# [Exercise prompt]
Copy out every one of the records below word for word, leaving out the pictures.

# [Records shown]

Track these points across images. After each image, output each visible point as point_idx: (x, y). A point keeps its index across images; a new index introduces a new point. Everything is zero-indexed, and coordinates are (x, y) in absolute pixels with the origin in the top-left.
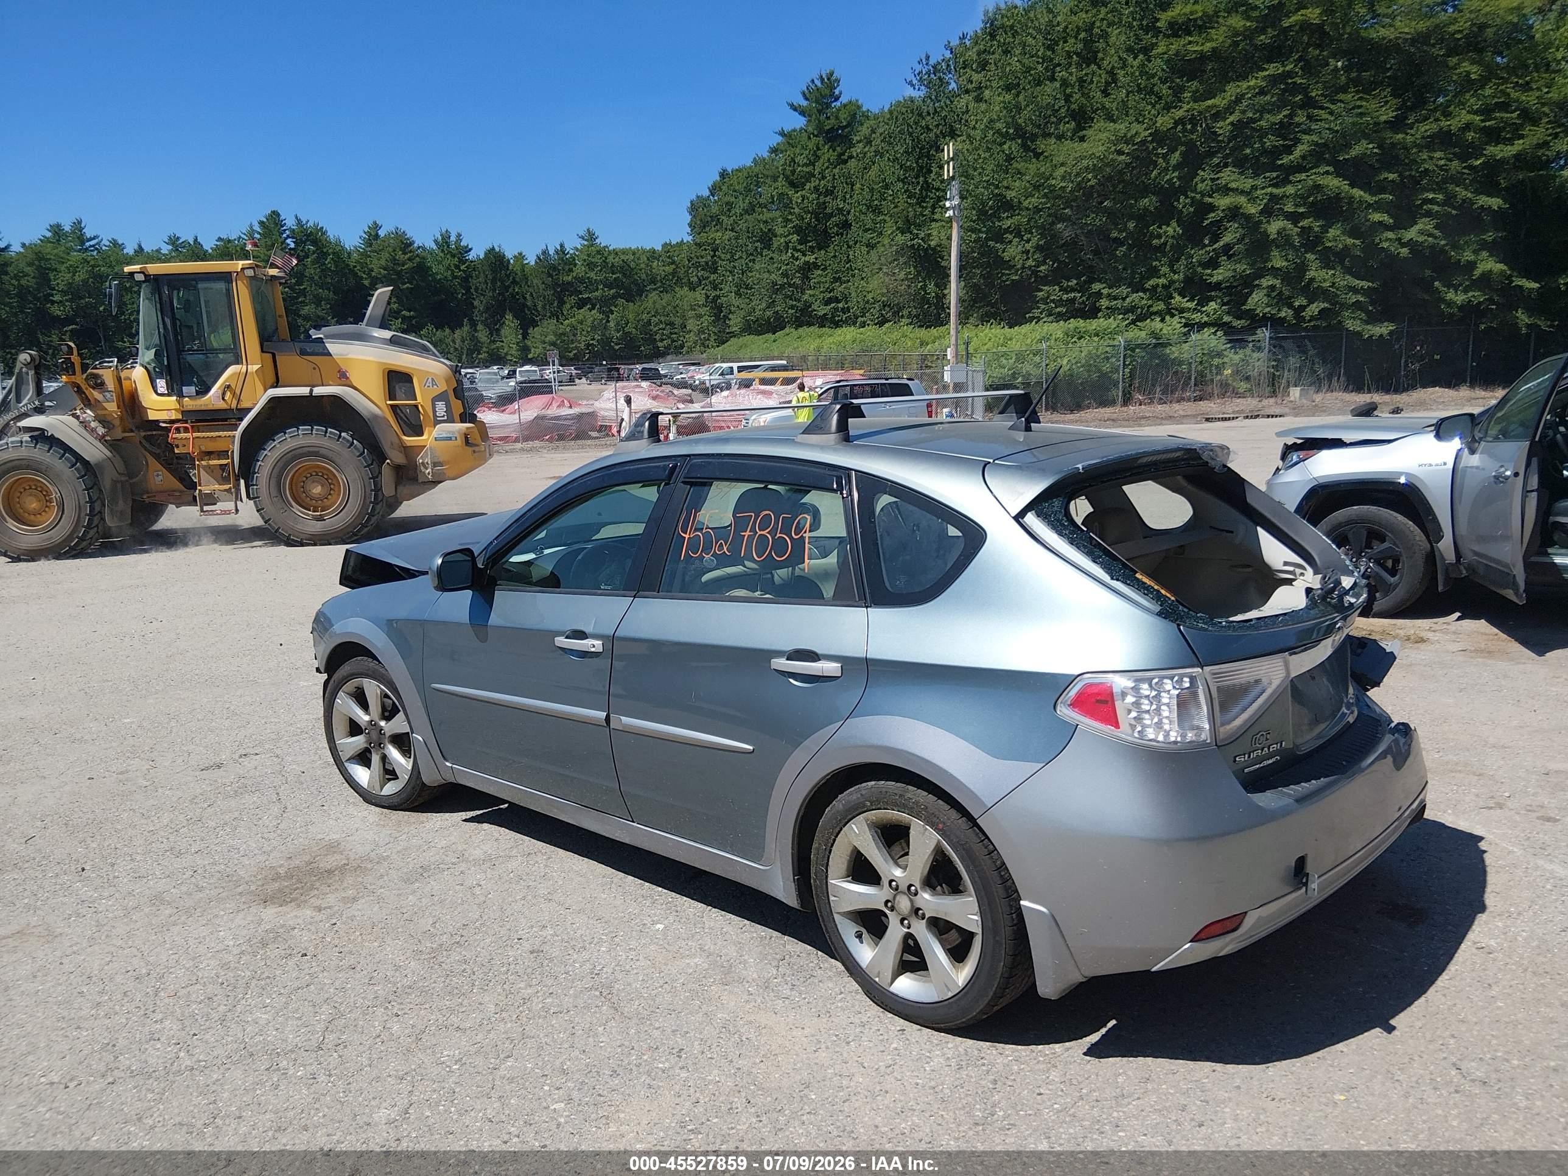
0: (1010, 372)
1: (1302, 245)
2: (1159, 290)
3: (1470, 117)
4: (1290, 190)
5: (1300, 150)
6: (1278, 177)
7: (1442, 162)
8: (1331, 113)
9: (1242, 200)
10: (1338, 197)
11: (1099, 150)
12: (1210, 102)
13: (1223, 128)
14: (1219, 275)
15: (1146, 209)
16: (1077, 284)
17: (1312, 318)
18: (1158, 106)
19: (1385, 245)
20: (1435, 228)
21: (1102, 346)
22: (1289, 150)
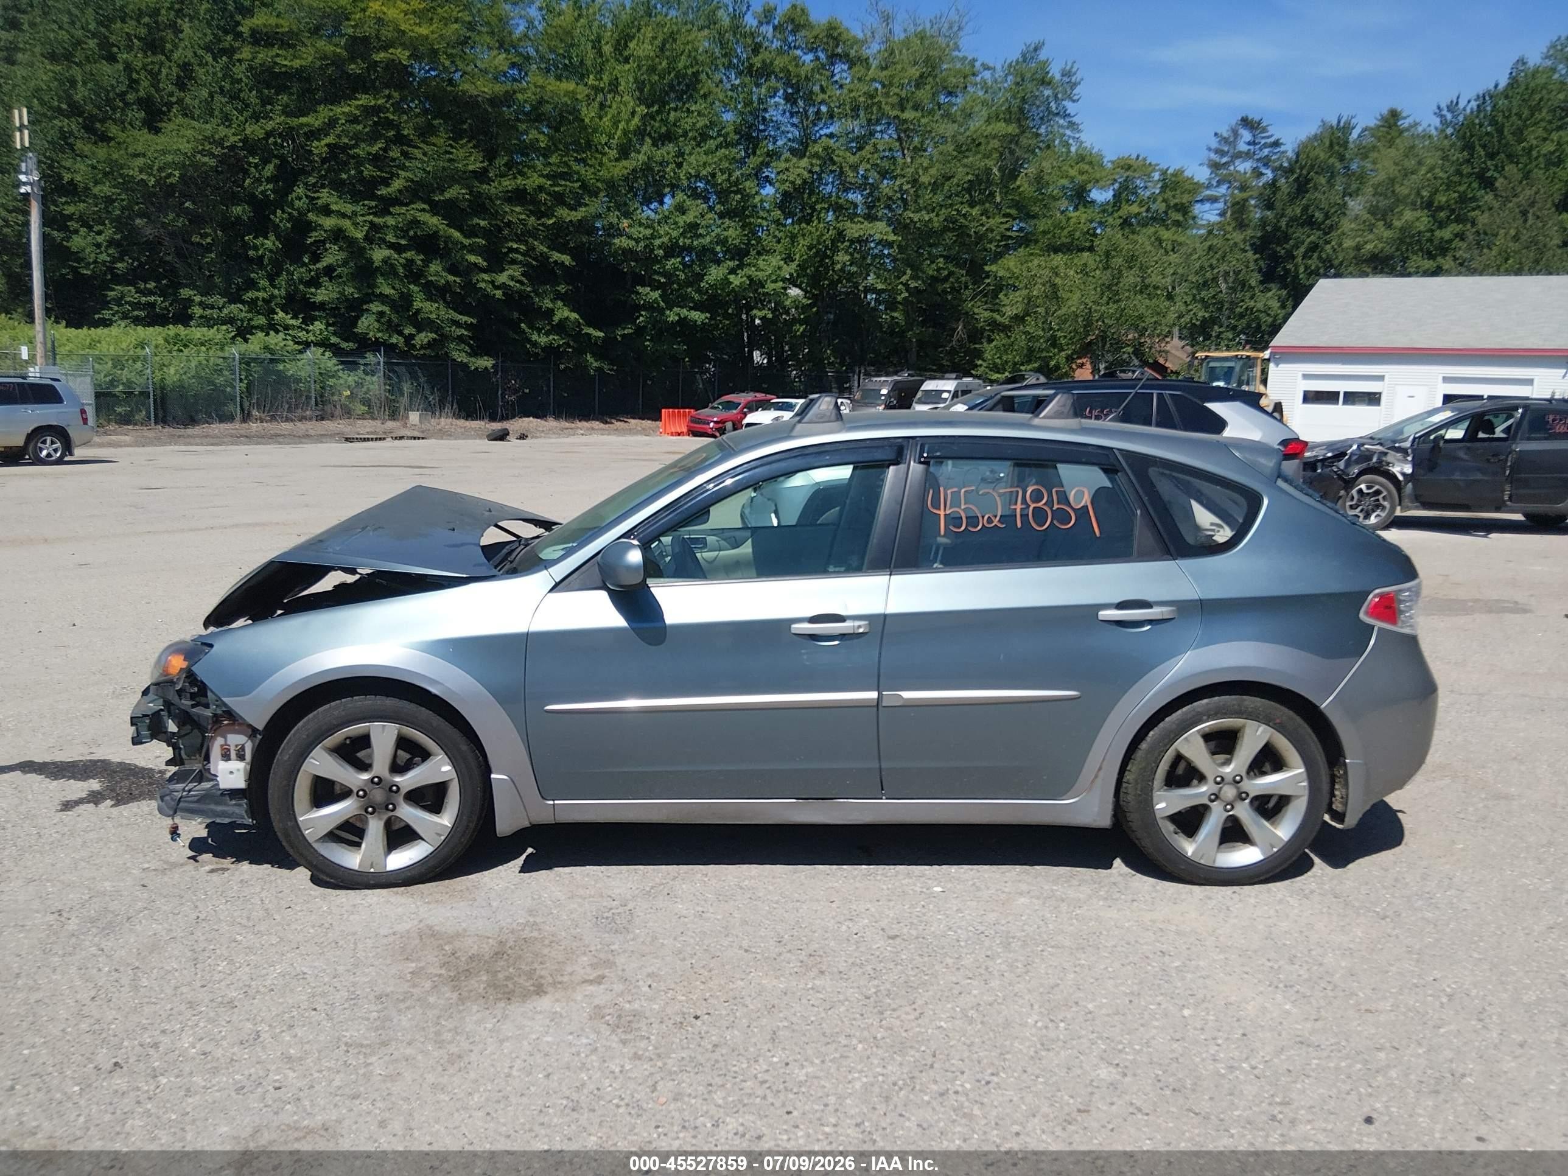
0: (107, 379)
1: (406, 276)
2: (260, 303)
3: (542, 180)
4: (390, 221)
5: (397, 184)
6: (376, 206)
7: (523, 217)
8: (425, 154)
9: (347, 224)
10: (435, 235)
11: (186, 147)
12: (303, 120)
13: (319, 147)
14: (323, 294)
15: (238, 218)
16: (156, 287)
17: (422, 347)
18: (245, 114)
19: (483, 285)
20: (522, 275)
21: (214, 356)
22: (386, 183)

# [Answer below]
Track these points across images. After each image, output each visible point as point_idx: (x, y). A point keeps its index across images; a new index introduces a new point. Everything is zero-indexed, and coordinates are (x, y) in absolute pixels with the origin in the top-left.
0: (1010, 372)
1: (1302, 245)
2: (1159, 290)
3: (1470, 117)
4: (1290, 190)
5: (1300, 150)
6: (1278, 177)
7: (1442, 162)
8: (1331, 113)
9: (1242, 200)
10: (1338, 197)
11: (1099, 150)
12: (1210, 102)
13: (1223, 128)
14: (1219, 275)
15: (1146, 209)
16: (1077, 284)
17: (1312, 318)
18: (1158, 106)
19: (1385, 245)
20: (1435, 228)
21: (1102, 346)
22: (1289, 150)
0: (107, 379)
1: (406, 276)
2: (260, 303)
3: (542, 180)
4: (390, 221)
5: (397, 184)
6: (376, 206)
7: (523, 217)
8: (425, 154)
9: (347, 224)
10: (435, 235)
11: (186, 147)
12: (303, 120)
13: (319, 147)
14: (323, 294)
15: (238, 218)
16: (156, 287)
17: (422, 347)
18: (245, 114)
19: (483, 285)
20: (522, 275)
21: (214, 356)
22: (386, 183)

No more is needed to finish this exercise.